We have acted as special counsel to Camping World Holdings, Inc., a Delaware corporation (the “Company”), in connection with the registration of up to 7,705,000 shares of Class A common stock, $0.01 par value per share (the “Shares”).  The Shares are included in a registration statement on Form S-1 under the Securities Act of 1933, as amended (the “Act”), initially filed with the Securities and Exchange Commission (the “Commission”) on October 23, 2017 (Registration No. 333-      , as amended, the “Registration Statement”).  The term “Shares” shall include any additional shares of Class A common stock registered by the Company pursuant to Rule 462(b) under the Act in connection with the offering contemplated by the Registration Statement. The Shares are being offered by certain stockholders of the Company (the “Selling Stockholders”) and consist of (i) up to 1,477,142 issued and outstanding Shares held by certain of the Selling Stockholders (the “Former Equity Owners”) and (ii) up to 6,227,858 Shares that are issuable upon the exchange of common units (“common units”) of CWGS Enterprises, LLC, a Delaware limited liability company (“CWGS, LLC”), together with a corresponding number of shares of Class B common stock, $0.0001 par value per share (the “Class B Stock”) of the Company, held by certain of the Selling Stockholders that are equity owners (the “Continuing Equity Owners”) of CWGS, LLC, in each case as set forth in the Registration Statement.
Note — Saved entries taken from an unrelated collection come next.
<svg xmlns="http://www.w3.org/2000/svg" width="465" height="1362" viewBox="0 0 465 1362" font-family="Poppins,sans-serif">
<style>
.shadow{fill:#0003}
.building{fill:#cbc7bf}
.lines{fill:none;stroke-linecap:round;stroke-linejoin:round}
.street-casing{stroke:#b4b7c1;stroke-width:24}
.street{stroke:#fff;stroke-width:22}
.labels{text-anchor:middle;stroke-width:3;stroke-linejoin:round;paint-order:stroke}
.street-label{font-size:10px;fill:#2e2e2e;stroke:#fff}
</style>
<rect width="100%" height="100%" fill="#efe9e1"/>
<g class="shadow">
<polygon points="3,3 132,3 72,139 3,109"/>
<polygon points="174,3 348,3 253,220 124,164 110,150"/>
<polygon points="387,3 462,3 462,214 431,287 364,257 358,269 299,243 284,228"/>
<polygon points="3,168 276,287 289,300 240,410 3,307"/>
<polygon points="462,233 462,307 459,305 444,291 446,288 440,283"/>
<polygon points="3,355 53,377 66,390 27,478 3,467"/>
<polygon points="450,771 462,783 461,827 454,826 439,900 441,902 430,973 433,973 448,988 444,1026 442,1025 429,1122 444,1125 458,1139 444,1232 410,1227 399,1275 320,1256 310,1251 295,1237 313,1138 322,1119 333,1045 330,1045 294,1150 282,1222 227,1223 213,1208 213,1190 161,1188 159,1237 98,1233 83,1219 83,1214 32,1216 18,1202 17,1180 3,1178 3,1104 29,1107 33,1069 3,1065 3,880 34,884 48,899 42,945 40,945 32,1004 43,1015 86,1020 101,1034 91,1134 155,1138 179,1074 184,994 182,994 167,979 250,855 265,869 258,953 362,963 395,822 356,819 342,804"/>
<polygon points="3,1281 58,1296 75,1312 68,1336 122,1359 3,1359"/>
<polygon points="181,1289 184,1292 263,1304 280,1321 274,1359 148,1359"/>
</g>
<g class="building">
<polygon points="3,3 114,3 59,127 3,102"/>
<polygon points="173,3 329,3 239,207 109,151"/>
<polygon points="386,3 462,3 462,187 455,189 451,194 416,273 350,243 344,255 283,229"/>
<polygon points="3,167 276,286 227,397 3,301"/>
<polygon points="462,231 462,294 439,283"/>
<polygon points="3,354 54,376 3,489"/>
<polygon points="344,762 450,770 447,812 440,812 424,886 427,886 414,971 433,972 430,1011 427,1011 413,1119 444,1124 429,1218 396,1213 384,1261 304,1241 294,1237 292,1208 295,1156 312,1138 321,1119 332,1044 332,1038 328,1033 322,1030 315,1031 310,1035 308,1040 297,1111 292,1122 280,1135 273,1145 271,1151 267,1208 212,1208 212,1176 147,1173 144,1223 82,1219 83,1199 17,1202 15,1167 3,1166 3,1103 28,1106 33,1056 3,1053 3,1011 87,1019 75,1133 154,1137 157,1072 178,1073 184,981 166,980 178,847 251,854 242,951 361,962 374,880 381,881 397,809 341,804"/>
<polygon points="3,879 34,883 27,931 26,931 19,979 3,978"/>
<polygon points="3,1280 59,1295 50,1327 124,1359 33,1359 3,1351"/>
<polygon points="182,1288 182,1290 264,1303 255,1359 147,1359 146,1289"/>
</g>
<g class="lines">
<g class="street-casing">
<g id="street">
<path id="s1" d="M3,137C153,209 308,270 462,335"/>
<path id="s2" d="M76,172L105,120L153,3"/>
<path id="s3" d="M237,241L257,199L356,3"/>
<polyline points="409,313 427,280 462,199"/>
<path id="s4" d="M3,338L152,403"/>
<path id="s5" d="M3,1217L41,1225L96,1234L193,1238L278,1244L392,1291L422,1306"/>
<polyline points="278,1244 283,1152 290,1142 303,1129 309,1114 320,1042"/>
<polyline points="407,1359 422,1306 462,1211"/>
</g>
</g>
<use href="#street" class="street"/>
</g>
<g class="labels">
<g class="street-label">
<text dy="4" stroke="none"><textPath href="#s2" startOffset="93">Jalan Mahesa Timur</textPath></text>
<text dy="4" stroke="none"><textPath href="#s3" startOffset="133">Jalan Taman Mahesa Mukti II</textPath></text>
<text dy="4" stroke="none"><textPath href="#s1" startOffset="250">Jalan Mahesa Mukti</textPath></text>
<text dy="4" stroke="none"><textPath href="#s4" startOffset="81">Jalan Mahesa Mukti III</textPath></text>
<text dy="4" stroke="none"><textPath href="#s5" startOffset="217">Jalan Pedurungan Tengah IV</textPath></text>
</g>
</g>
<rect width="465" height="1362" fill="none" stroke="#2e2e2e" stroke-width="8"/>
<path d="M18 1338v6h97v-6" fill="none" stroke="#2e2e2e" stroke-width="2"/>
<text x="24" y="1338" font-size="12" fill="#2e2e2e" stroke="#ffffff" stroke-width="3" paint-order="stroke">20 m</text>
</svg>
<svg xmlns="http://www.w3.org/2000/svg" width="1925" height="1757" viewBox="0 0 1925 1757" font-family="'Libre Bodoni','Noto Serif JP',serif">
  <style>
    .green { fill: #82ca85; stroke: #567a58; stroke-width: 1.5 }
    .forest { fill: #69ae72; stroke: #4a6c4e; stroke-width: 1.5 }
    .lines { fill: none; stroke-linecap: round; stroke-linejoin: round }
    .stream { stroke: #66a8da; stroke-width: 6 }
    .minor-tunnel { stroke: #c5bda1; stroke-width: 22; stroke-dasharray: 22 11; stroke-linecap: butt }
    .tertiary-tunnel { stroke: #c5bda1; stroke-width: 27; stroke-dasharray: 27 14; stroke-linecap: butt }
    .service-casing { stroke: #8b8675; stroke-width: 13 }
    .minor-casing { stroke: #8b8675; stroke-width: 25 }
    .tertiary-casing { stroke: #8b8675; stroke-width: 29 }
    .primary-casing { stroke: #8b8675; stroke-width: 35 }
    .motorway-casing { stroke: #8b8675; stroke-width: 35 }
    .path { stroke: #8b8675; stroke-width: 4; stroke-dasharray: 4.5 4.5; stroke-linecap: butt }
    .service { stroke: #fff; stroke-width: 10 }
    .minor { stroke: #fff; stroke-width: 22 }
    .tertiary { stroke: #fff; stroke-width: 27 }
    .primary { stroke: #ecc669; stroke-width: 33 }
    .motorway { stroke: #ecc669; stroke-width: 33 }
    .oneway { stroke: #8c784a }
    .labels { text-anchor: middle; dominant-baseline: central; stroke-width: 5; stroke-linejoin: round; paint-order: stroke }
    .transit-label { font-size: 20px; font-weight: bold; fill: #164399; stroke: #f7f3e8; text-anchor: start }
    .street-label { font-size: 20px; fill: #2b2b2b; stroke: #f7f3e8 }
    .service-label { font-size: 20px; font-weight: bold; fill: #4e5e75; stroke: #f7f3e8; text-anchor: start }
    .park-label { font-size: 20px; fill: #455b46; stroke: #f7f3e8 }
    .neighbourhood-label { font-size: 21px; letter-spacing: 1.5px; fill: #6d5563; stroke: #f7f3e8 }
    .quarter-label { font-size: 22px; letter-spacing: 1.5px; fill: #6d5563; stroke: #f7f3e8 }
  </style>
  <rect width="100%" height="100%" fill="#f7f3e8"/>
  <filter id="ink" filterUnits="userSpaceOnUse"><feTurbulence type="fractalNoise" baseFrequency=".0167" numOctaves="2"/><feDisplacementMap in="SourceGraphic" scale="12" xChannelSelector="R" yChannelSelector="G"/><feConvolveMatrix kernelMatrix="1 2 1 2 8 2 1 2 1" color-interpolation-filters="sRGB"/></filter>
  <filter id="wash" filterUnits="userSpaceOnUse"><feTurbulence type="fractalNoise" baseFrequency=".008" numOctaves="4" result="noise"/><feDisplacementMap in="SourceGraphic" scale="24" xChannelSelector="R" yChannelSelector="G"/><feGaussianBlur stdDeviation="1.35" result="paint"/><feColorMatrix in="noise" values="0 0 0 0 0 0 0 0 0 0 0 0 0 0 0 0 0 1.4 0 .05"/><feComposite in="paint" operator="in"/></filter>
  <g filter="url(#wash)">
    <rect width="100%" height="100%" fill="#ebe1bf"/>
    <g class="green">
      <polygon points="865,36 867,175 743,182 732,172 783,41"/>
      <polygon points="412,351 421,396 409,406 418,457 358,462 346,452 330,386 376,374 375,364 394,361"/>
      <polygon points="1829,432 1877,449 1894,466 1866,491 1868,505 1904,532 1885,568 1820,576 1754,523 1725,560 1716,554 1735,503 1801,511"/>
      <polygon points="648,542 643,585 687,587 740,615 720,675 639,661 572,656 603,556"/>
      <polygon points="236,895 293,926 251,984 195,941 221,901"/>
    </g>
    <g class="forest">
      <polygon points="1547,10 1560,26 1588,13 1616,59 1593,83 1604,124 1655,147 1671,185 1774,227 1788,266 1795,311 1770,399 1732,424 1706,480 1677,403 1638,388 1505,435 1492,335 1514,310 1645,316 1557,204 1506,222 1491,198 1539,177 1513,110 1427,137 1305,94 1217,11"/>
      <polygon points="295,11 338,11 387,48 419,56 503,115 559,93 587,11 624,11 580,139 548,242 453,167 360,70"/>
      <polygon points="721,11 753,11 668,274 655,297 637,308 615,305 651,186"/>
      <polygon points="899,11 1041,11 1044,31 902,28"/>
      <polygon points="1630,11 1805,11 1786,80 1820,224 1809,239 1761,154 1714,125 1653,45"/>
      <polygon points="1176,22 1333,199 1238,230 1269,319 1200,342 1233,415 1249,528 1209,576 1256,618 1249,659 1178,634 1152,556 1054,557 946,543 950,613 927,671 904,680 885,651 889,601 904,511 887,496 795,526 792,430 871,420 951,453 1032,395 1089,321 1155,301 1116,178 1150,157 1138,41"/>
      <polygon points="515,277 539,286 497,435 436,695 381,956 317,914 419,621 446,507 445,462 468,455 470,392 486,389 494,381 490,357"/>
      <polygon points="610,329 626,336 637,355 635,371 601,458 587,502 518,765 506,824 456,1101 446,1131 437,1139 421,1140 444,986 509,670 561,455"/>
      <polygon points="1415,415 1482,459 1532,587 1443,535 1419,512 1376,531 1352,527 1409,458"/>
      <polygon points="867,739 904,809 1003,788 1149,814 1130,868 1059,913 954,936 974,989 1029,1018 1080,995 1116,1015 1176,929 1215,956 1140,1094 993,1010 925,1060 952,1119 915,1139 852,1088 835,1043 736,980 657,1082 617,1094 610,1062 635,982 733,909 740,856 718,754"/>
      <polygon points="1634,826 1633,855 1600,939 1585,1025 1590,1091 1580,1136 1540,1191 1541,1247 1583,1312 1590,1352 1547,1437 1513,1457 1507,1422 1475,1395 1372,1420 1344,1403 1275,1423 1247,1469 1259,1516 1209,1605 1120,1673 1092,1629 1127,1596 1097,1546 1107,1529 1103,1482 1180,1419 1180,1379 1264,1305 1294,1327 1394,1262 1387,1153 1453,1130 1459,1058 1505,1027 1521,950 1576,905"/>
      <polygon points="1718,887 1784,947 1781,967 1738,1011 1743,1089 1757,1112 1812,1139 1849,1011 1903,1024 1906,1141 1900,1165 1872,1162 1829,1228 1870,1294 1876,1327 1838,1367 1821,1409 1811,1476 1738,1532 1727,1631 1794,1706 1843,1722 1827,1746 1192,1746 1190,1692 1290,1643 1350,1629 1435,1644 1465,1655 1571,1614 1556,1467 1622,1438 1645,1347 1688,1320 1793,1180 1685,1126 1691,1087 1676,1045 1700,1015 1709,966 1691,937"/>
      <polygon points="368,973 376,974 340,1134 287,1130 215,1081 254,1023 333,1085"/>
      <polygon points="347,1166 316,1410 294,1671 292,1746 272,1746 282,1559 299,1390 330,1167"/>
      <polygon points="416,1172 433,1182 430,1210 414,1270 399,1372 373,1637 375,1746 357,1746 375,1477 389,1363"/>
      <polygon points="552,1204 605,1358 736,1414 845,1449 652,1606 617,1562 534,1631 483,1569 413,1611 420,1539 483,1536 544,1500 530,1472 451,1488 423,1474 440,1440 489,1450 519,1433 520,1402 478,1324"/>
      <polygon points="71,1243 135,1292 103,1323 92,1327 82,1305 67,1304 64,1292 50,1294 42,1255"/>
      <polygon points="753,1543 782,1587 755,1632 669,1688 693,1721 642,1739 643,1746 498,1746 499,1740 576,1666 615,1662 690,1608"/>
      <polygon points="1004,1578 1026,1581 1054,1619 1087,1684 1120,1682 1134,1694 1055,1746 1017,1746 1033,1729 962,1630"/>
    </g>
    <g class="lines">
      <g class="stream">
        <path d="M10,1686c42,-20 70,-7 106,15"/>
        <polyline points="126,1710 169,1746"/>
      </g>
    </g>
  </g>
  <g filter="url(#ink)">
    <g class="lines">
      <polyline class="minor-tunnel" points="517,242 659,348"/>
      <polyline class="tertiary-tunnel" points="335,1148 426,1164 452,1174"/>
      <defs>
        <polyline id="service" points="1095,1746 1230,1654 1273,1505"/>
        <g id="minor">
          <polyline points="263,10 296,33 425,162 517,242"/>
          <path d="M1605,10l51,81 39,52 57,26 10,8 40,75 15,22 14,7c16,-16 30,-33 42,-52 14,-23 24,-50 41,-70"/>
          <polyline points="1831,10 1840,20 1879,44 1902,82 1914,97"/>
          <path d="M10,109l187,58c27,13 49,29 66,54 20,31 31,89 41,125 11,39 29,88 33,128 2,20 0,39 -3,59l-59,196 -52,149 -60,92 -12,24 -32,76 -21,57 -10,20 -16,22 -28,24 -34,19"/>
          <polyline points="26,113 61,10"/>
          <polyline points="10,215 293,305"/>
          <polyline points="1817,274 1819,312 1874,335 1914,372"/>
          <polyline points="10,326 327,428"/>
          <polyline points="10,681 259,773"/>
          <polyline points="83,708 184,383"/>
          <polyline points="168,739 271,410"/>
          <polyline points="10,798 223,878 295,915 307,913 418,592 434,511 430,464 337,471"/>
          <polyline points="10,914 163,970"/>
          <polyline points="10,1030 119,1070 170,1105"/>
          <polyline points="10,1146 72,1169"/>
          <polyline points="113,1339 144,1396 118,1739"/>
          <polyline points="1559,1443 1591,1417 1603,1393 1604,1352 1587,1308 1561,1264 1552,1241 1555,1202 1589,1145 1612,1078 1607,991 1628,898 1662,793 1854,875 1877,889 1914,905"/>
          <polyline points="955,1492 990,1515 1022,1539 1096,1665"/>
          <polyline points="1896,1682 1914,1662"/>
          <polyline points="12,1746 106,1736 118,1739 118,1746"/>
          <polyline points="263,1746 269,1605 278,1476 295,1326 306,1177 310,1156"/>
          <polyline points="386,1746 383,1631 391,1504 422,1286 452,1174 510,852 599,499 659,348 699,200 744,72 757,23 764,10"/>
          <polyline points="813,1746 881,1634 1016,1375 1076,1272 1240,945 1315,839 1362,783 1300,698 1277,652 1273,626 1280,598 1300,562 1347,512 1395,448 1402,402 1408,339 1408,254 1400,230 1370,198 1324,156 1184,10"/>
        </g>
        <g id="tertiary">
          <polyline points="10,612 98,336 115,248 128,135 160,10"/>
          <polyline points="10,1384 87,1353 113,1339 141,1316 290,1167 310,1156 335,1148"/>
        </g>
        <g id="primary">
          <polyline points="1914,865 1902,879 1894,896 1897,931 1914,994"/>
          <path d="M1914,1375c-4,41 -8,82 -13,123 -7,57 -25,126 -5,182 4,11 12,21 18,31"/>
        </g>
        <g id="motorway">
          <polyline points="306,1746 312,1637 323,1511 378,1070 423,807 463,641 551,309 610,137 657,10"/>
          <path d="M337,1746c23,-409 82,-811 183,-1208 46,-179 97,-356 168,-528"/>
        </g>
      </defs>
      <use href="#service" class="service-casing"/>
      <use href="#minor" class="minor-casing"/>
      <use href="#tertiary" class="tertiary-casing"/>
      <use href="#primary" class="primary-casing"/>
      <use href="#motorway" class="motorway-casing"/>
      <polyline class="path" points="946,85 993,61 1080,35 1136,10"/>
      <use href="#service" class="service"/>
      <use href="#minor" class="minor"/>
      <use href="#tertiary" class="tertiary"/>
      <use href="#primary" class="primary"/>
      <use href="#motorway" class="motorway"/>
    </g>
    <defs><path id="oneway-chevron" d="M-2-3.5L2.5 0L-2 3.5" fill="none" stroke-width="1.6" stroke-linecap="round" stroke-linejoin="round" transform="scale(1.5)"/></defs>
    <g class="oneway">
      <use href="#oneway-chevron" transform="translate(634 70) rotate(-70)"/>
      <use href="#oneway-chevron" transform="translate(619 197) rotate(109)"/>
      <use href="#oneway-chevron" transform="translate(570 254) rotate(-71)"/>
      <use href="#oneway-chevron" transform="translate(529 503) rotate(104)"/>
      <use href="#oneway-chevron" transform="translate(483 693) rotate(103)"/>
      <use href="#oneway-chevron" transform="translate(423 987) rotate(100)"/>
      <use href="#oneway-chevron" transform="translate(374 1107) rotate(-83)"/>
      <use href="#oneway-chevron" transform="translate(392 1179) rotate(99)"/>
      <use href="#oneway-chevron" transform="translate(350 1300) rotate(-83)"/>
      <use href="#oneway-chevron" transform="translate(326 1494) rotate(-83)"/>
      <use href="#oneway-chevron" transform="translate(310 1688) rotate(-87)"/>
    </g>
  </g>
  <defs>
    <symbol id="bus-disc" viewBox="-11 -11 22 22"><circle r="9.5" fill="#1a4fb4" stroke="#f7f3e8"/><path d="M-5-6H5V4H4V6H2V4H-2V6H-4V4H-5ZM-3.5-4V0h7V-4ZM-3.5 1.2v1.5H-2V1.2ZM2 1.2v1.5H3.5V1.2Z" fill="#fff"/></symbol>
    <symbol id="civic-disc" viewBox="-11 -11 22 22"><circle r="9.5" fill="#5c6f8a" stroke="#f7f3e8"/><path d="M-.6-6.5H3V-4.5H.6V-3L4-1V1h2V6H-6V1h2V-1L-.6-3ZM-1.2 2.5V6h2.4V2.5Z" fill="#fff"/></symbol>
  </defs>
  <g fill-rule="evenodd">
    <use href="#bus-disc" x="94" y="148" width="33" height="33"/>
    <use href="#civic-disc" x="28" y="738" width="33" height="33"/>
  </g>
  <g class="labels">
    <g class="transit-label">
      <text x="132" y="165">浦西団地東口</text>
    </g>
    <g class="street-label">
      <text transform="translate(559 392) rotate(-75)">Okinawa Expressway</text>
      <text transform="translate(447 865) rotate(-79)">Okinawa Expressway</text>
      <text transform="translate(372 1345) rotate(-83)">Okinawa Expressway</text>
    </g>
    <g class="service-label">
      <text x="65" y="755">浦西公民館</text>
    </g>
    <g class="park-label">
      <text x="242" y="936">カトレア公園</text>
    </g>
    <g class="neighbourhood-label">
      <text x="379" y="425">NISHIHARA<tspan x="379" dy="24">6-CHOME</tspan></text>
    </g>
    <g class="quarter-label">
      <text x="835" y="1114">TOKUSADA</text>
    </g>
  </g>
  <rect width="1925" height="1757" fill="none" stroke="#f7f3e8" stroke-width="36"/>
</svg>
This opinion is being furnished in connection with the requirements of Item 601(b)(5) of Regulation S-K under the Act, and no opinion is expressed herein as to any matter pertaining to the contents of the Registration Statement or related prospectus contained therein (the “Prospectus”), other than as expressly stated herein with respect to the issue of the Shares.

 



 

As such counsel, we have examined such matters of fact and questions of law as we have considered appropriate for purposes of this letter.  With your consent, we have relied upon certificates and other assurances of officers of the Company and others as to factual matters without having independently verified such factual matters.  We are opining herein as to the General Corporation Law of the State of Delaware, and we express no opinion with respect to any other laws.

 

Subject to the foregoing and the other matters set forth herein, it is our opinion that, as of the date hereof, (i) with respect to the Shares being offered by the Former Equity Owners, such Shares have been duly authorized by all necessary corporate action of the Company, and such Shares are validly issued, fully paid and non-assessable and (ii) with respect to the Shares being offered by the Continuing Equity Owners, when such Shares shall have been duly registered on the books of the transfer agent and registrar therefor in the name or on behalf of the Continuing Equity Owners, and have been issued by the Company against payment therefor (not less than par value) in the circumstances contemplated by the Registration Statement, the issue and sale of the Shares will have been duly authorized by all necessary corporate action of the Company, and the Shares will be validly issued, fully paid and non-assessable.  In rendering the foregoing opinion in clause (ii), we have assumed that the Company will comply with all applicable notice requirements regarding uncertificated shares provided in the General Corporation Law of the State of Delaware.

 

This opinion is for your benefit in connection with the Registration Statement and may be relied upon by you and by persons entitled to rely upon it pursuant to the applicable provisions of the Act.  We consent to your filing this opinion as an exhibit to the Registration Statement and to the reference to our firm in the Prospectus under the heading “Legal Matters.”  We further consent to the incorporation by reference of this letter and consent into any post-effective amendment to the Registration Statement filed pursuant to Rule 462(b) with respect to the Shares.  In giving such consent, we do not thereby admit that we are in the category of persons whose consent is required under Section 7 of the Act or the rules and regulations of the Commission thereunder.